The AB also upheld the Panel's finding that Mexico had only used a part of the data from the investigation period for its analysis of injury caused to the domestic industry. The AB also agreed with the Panel report that Mexico's analysis of the volume and price effects of the dumped imports was inconsistent with the ADA.
The Panel had ruled that under the notification requirements under Articles 6.1 and 12.1 of the ADA, Mexico had to notify all the interested parties about whom they not only had actual knowledge but also about whom they could have obtained knowledge. The Panel supported America's contention that Mexico violated the ADA by not notifying all the interested parties. The AB report however reversed the finding of the Panel in this regard. The AB found that Mexico was under an obligation to notify only the interested parties about whom it had actual knowledge.
The AB report also concurred with the Panel's findings that Mexico violated the ADA since it did not terminate investigations against two American exporters whose dumping margins were within the de minimis levels.
Mexico's decision to impose anti dumping measures on American long grain white rice was seen by many industry insiders as a highly political move. Long grain white rice exports account for only 1.5% of total Mexican rice consumption. The reasons for Mexico's decision to impose anti dumping duties on a rice export that accounts for such a miniscule portion of its consumption thus becomes murky. The American rice industry was especially grieved because they felt that this type of rice had the potential to grow significantly.
The American rice industry was further angered due to the fact that the anti dumping measures came just two years after the NAFTA provided for duties on all American rice imported by Mexico to be reduced to zero per cent. Consequently the findings of the Panel and their subsequent conformation by the AB were of crucial importance to the United States.
Mexico on its part complied with the findings of the Panel and the AB and eventually removed the duties amounting to 10.18% on American long grain white rice. America's largest rice export market was secure.

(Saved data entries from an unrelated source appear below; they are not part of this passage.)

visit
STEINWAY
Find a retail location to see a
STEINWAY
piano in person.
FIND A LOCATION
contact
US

It has been established that Mexico clearly violated its commitments under the WTO by imposing duties on American long grain white rice. The surprising part has, however, been the bonhomie and excellent trade facilitation that have taken place between the two nations even after the duties were imposed and the decision of the DSB of the WTO. This perhaps reflects the fact that nothing can stand in the way of trade and economic progress. Mexico and the United States are simply too important for each other, in terms of the rice industry, for them to be at loggerheads with each other for long. Mexico is the largest export market for American rice, and the Mexican Rice Council closely collaborates with American rice industry groups like the USA Rice Federation and the Rice Council in importing cost efficient techniques and methods of production.

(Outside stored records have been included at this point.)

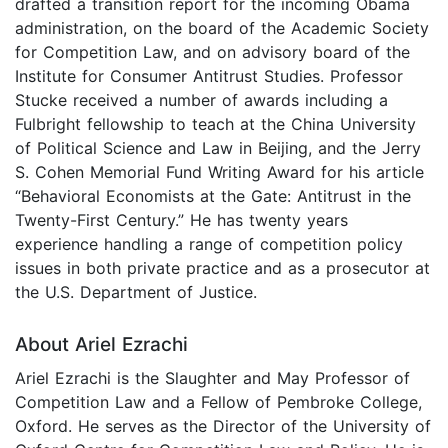
drafted a transition report for the incoming Obama
administration, on the board of the Academic Society
for Competition Law, and on advisory board of the
Institute for Consumer Antitrust Studies. Professor
Stucke received a number of awards including a
Fulbright fellowship to teach at the China University
of Political Science and Law in Beijing, and the Jerry
S. Cohen Memorial Fund Writing Award for his article
“Behavioral Economists at the Gate: Antitrust in the
Twenty-First Century.” He has twenty years
experience handling a range of competition policy
issues in both private practice and as a prosecutor at
the U.S. Department of Justice.
About Ariel Ezrachi
Ariel Ezrachi is the Slaughter and May Professor of
Competition Law and a Fellow of Pembroke College,
Oxford. He serves as the Director of the University of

The American rice industry has clearly said that one of its stated goals is to improve worldwide demand for rice. They have successfully done so in Mexico in large part through the aid and cooperation of the Mexican rice industry. The relationship between the two can be described as a symbiotic one, although with America being the global superpower that it is, the American rice industry inevitably dominates over its Mexican counterpart.